Raw data ▸
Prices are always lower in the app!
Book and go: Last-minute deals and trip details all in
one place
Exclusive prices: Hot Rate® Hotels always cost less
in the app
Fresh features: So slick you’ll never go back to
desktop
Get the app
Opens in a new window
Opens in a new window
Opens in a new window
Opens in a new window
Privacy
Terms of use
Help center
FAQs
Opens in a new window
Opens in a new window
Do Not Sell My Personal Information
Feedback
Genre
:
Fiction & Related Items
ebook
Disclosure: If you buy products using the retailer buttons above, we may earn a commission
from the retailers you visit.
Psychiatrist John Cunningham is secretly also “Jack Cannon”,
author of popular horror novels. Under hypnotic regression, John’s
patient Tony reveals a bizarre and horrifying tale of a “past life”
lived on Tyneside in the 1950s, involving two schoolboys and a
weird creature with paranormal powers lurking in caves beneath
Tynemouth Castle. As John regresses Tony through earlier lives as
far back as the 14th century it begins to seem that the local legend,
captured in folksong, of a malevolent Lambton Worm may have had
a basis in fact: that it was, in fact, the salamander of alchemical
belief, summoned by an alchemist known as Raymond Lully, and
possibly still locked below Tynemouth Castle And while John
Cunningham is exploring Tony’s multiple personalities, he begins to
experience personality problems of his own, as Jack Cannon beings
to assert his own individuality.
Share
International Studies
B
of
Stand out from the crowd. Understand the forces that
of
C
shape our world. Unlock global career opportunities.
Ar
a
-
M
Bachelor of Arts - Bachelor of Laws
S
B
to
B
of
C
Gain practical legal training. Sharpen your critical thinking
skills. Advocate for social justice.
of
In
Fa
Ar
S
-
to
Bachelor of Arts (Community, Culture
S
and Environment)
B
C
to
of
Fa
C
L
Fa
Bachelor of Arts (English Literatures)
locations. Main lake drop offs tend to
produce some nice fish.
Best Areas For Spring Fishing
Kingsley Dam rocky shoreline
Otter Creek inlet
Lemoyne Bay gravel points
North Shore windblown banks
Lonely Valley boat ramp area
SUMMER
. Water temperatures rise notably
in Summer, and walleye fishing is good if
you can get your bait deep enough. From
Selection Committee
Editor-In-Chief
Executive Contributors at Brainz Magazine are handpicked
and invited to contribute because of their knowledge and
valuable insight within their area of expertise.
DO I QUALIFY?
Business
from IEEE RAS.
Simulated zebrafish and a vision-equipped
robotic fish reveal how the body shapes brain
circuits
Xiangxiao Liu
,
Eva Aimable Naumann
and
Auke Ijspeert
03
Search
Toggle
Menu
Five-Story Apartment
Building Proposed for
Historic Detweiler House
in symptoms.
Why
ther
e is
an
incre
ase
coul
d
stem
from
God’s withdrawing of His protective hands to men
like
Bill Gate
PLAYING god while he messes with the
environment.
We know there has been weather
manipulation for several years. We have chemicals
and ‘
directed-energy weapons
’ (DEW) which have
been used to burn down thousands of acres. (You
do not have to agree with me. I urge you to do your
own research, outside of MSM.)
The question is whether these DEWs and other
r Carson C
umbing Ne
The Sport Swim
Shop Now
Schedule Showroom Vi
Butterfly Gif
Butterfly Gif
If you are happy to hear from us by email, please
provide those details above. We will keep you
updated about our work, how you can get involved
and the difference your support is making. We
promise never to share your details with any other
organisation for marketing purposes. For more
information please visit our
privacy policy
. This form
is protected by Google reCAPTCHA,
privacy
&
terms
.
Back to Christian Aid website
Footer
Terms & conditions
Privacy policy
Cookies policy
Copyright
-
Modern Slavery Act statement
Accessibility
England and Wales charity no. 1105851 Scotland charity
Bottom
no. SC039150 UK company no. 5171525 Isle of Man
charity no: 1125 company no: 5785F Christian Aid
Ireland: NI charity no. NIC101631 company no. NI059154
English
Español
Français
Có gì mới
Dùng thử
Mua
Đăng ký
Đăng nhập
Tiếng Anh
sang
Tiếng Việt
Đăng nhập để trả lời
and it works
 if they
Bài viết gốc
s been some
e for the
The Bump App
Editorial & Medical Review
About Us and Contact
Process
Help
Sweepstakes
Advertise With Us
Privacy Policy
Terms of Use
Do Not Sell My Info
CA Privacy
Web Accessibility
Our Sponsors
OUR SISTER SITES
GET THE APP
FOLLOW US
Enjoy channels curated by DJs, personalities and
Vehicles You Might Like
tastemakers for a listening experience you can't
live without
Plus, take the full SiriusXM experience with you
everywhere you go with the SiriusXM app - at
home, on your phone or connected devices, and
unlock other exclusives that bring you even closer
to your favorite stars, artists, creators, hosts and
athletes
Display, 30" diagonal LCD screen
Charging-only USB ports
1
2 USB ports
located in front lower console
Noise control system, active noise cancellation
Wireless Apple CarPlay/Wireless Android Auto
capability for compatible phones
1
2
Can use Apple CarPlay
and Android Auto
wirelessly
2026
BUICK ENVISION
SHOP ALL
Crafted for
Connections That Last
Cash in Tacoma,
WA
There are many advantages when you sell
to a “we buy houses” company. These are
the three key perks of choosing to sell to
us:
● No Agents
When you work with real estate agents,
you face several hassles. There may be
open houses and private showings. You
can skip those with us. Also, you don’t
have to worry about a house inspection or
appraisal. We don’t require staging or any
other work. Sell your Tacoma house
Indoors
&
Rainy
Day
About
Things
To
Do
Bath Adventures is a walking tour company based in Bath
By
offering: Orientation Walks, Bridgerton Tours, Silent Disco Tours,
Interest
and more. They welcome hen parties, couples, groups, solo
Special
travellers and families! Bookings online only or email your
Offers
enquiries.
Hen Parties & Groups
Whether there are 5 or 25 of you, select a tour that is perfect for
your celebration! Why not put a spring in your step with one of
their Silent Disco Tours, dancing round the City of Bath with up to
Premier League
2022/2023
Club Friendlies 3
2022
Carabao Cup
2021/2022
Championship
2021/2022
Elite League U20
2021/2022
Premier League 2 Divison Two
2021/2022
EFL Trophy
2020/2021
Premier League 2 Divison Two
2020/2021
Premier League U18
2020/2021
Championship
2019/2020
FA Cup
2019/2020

Your assignment ▸
Report how many lines of the records above contain the word "Apple", and give only that number.

Solution ▸
2